I retrained,qualified as an Adult Tutor and got myself a part time job and the money wasn,t great, but it was a start.

THE CLUES

M y daughter sets up an FB account for my wife,all her side of the family have one and she was able to communicate with them, eventuall y her best girlfriend from her old school connects up and also her boyfriend from when she was seventeen. exchanges some transparent wall messages with him, despite my daughters protest about the ex boyfriend she continues, daughter points out some private messages have been exchanged (her replies were deleted). I ask for an explanation, she admits she was flirting with him, did I not think the marriage was already in trouble! I drop into the emotional pit many of you have experienced and went into emotional overdrive, suffice to say, all those years as a cop were useless in this situation, I shed 60lbs in 5 weeks, hanging on for grim death and my kids were not slow in picking up that there was a serious problem.She still went on FB after my protests, I did not ask her to stop, I thought she would have seen how it affected me and took the initiative, not so! As so often happens after reading some of the posts here, I became hypervigilant and realised I had never saw her leave her cell in view, I asked her if she had a problem with me having access to it and during a civilised discussion she agreed. Discrepancies showed between visible texts and the text log on the phone, same with the phone log and visible call record. I challenged quietly, no explanation.
The following months up until March 2010 we made efforts to get back to some sort of "normality, weekends away, local gigs etc. and she lands a job for a sheltered housing company.Her first day at work was interesting,my daughter and I were in the kitchen when she came in, stood still and almost announced "You know when you meet somebody for the first time and instantly like them?" She was radiant and a bell went off in my head followed by my daughter glancing at me with an "Eh?" expression on her face.The subject was a 25yr old male co-worker who she was working with.She told me he had said" Your kids are lucky to have a mother like you" She told me about his family, his dad that had comitted suicide. Silence! A few days later she dropped it into the conversation that he had offered to come and keep her company when she was on night shift, this was a solo post and a sleeping duty.This was in his own time,married with two kids, he would not be getting paid for this from the company!I asked her if she thought this was just a tad dodgy, she said how could it be. Incidently she was aware he was not at that time cleared to work with children, my wife also knew he had been arrested twice in his previous town. She then admitted she understood my concerns, however, he still turned up, and she helped him fill in his time sheet, when I asked what time did he leave, there was a vacant stare accompanied by a ten second silence! 
I will stop here and give you a break!! there is more, any input gratefully accepted!!


----------



## Anubis (Jul 12, 2011)

Occam's razor, my friend. Occam's Razor and your gut.
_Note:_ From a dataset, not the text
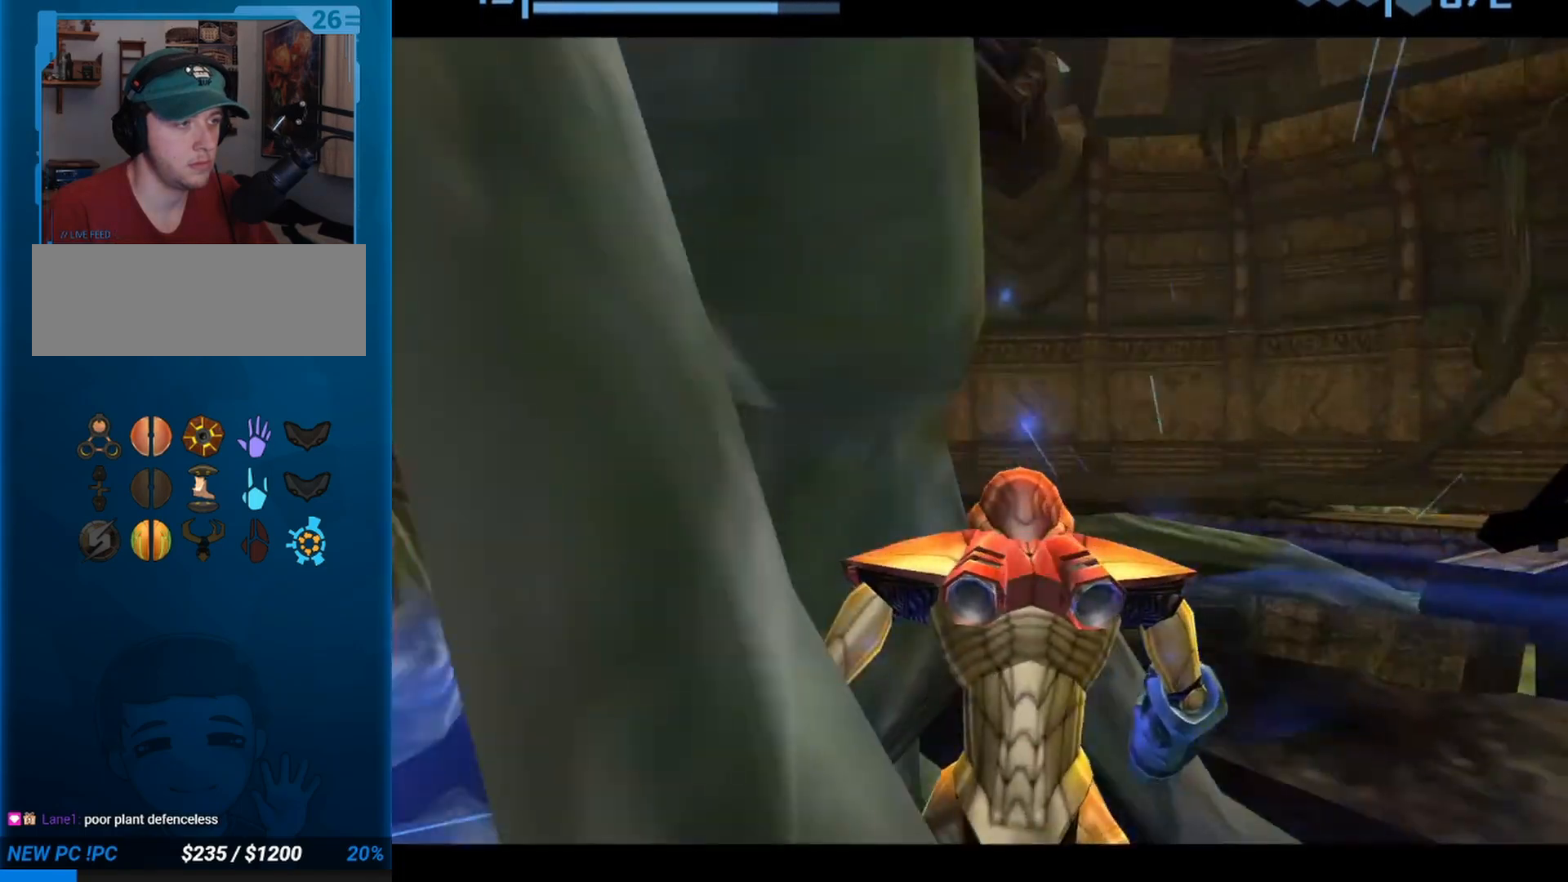
{"buttons": ["R1"], "left_stick": "right", "button_events": [[333, "R1", "down"]]}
The odds are she's fully checked out of her/your marriage and is deep in the fog. She's having, or wants to have as soon as she can, an A. The only questions for her are: EA, PA, or both, and how many and how often.

There's nothing new here. You are seeing the basic script that so many have experienced before when their spouse went wayward.

I'm sorry.


----------



## boto227 (Dec 2, 2011)

Thank you for that Anubis, My gut hasn,t stopped for over a year now, The misery continues!!


----------



## CH (May 18, 2010)

If you step back and look at it from a professional stand point (the cop in you) I'm pretty sure you already know your answer.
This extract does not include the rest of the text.